(DATA TO EXAMINE Opens)
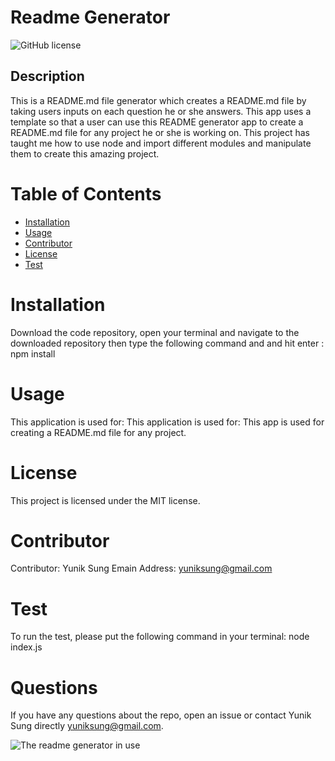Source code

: 
  # Readme Generator
  ![GitHub license](https://img.shields.io/badge/license-MIT-blue.svg)

  ## Description

  This is a README.md file generator which creates a README.md file by taking users inputs on each question he or she answers. This app uses a template so that a user can use this README generator app to create a README.md file for any project he or she is working on. This project has taught me how to use node and import different modules and manipulate them to create this amazing project.

  # Table of Contents

  * [Installation](#Installation)
  * [Usage](#Usage)
  * [Contributor](#Contributor)
  * [License](#License)
  * [Test](#Test)

  # Installation
  Download the code repository, open your terminal and navigate to the downloaded repository then type the following command and and hit enter : npm install

  # Usage
  This application is used for: This application is used for: This app is used for creating a README.md file for any project.

  # License
  This project is licensed under the MIT license.

  # Contributor
  Contributor: Yunik Sung
  Emain Address: yuniksung@gmail.com

  # Test
  To run the test, please put the following command in your terminal: node index.js

  # Questions
  If you have any questions about the repo, open an issue or contact Yunik Sung directly yuniksung@gmail.com.

  ![The readme generator in use](/readme-generator.gif)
(DATA TO EXAMINE Closes)
WHAT IS REQUIRED: From the entries, copy every line in which the word "command" occurs.

PROBLEM SOLUTION:
  Download the code repository, open your terminal and navigate to the downloaded repository then type the following command and and hit enter : npm install
  To run the test, please put the following command in your terminal: node index.js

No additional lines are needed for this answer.